5) I racconti di Nené. Qui il maestro si gioca la carta dell'intimità. Si confessa. Parla di Sicilia (con un colmo di luoghi comunissimi e abusivissimi), Sciascia, Pirandello, Eduardo De Filippo, Samuel Beckett. Assai noioso. Il carattere che vorrebbe apparire amabile e curioso risulta odioso e palloso.

6) Donne. Raccontini su femmine famosissime, amate o conosciute dal maestro. Muse, personaggi letterari, eroine. Tutto scontatissimo. Parole dolci e contraddittorie. Per i caratteri sensuali si mette in luce la loro forza, per quelli più tosti si cerca di narrare la fragilità, la femminilità. Una ruffianata.

7) Un filo di fumo. Stilisticamente è uno dei Camilleri più equilibrati che ho sfogliato. C'è poca maniera. E questo perché si tratta di un libro vecchio, se non sbaglio il suo secondo romanzo. Ma la storia è breve e farsesca. Da qui inizia la sistemazione allegorica e poco profonda di una Sicilia sputtanante e sputtanata. Cento situazioni patetiche consuete, falsamente peculiari.

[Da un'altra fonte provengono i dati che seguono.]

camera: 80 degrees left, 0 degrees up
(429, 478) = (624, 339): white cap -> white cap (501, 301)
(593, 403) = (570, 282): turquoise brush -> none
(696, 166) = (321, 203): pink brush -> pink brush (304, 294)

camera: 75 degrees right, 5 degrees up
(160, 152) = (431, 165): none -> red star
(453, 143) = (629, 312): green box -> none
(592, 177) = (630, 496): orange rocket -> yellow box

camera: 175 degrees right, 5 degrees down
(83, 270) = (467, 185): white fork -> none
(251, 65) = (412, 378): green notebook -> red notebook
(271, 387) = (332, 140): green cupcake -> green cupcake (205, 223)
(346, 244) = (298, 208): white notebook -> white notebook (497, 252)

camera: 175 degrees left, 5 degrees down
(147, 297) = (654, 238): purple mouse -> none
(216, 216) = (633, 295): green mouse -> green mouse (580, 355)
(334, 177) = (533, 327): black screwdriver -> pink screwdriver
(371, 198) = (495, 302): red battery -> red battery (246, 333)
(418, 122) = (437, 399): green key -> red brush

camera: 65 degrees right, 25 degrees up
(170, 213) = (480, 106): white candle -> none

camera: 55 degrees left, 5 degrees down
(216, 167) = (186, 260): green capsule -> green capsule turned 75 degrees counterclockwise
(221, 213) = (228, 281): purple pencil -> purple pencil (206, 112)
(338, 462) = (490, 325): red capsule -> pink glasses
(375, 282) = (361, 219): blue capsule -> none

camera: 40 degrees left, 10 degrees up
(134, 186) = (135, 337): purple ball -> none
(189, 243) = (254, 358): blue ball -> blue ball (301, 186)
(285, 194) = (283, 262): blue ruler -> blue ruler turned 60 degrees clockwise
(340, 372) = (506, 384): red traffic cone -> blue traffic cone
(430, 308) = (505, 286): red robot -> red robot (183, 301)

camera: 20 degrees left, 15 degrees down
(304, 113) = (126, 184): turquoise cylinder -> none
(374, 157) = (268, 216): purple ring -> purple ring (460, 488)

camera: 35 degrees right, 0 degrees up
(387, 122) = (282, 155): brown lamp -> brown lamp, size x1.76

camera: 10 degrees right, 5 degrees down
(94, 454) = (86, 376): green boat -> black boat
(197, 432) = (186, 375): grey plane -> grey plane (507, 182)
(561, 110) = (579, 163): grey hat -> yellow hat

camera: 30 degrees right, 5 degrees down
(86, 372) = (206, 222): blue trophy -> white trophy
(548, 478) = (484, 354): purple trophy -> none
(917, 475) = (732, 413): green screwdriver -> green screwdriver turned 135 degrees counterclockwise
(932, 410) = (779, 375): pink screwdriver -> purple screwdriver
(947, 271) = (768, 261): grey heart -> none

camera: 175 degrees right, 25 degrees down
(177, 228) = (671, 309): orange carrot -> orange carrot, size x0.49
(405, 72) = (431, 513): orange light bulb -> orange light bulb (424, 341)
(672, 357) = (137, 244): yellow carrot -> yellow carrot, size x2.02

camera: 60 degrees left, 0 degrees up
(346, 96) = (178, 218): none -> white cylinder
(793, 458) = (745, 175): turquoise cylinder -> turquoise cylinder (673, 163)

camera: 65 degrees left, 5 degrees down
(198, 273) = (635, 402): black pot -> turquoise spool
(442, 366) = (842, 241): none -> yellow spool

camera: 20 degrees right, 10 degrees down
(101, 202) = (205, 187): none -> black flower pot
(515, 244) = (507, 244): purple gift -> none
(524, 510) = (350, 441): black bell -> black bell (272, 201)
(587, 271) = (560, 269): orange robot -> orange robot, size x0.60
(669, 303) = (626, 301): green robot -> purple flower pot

8) L'odore della notte. Troppi personaggi-macchietta. Troppi dramma. Troppo lento l'incipit. Troppo cruento il finale. Un pasticciaccio senza genialità gaddiana. Qui Camilleri già comincia ad autoricilarsi senza ritegno.

9) Il tuttomio. La copertina è da pervertiti. E ci piace. Le pagine scritte sono piatte, con dettagli troppo fragili. La logica dell'indagine è poverissima e presuntuosa. Scritto senza gioia.

10) La moneta di Akragas. Giallo antico. Primonovecentesco. Con rimandi alla storia ancora più antica, quella cartaginese. Altra commistione senza equilibrio tra comico e tragico. Scritto scarsamente estroso, un'aspra farsa, sensa intensità, con poche, mediocri bizzarrie e suggestioni di ilarità.